День был ясный. Когда солнце позолотило верхушки кустов, покрывавших склоны долины, мы двинулись в путь. Эстравен тянул сани, а я подталкивал их сзади.

Начал образовываться наст. На склонах мы спускались вниз бегом. В тот день мы вошли в лес, который окружает Пулафенскую ферму — лес из изогнутых деревьев, обросших ледяными бородами — деревьев торе. Мы не осмеливались воспользоваться главной дорогой на север, но поскольку в лесу не было упавших деревьев, идти было легко. Мы находились в Тарреннете — местности более ровной и с меньшим количеством ущелий и оврагов. Вечером измеритель расстояния показал двадцать миль, а мы устали меньше, чем накануне.

Одно преимущество зимы на Зиме — дни здесь остаются светлыми. У планеты очень небольшой наклон к плоскости эклиптики, недостаточный, чтобы давать значительные отличия в длительности дня по временам года на высоких широтах.

Времена года определяются лишь эллипсоидностью орбиты. На дальнем конце орбиты, афелии, еще достаточно солнечного излучения. Зима — самое сухое время года и самое приятное, если бы не было так холодно. Солнце, когда его видно, стоит высоко, нет медленного перехода от света к темноте, как в полярных районах Земли, где холод и ночь приходят вместе. Гетен — яркий мир, жгучий, ужасный и яркий.

Три дня мы шли по лесу Тарреннет. На третий день Эстравен собирался поставить ловушки, поэтому мы остановились рано.

Он хотел поймать пестри. Это было одно из самых больших животных Зимы размером с лисицу, яйцекладущее, травоядное, с великолепным мехом.

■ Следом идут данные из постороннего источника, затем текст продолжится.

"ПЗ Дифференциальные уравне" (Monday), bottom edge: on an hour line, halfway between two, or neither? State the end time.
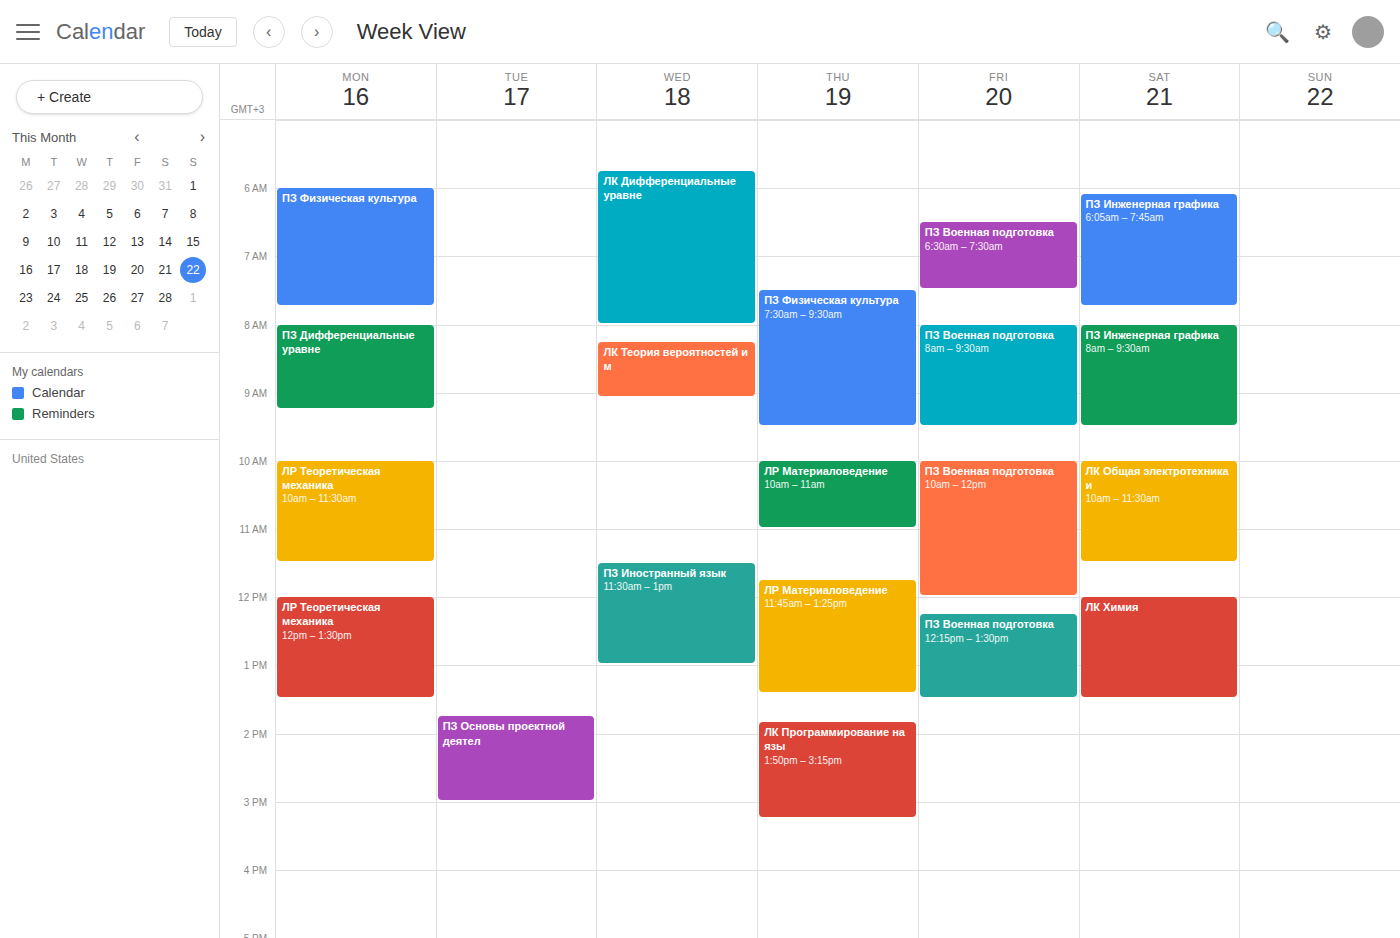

Пестри съедобны, и Эстравену они нужны были именно для этого. В больших количествах они мигрируют на юг, но настолько хитры и проворны, что за все время мы видели только двух или трех, хотя снег на всем пути был испещрен их следами. Следы вели на юг. Ловушки Эстравена были готовы через час. Он поймал шесть зверьков, освежевал их и повесил, чтобы тушки замерзли. Одного решено было съесть вечером. Гетенианцы не охотники, у них почти нет дичи, нет больших травоядных животных, а следовательно, и хищников, за исключением морских.

Гетенианцы рыбачат и возделывают земли. Раньше я никогда не видел гетенианцев с кровью на руках.

Эстравен взглянул на белые шкуры.

— Теперь время охоты на пестри.

Он протянул мне одну шкуру. Мех был таким мягким и глубоким, что трудно было определить, в какой момент рука касается его. Наши спальные мешки, верхняя одежда, капюшоны — все было на таком меху, великолепно изолирующем и внешне красивом.

— Вряд ли годятся для жаркого, — усомнился я.

Эстравен посмотрел на меня и ответил:

— Нам нужен протеин.

Он выбросил внутренности.

— За ночь расони, маленькие злобные крысозмеи, пожрут их и вылижут окровавленный снег.

Он был прав, он вообще всегда был прав.

В пестри фунт или два съедобного мяса, и вечером я съел свою порцию жаркого, а на следующее утро почувствовал себя вдвое сильнее.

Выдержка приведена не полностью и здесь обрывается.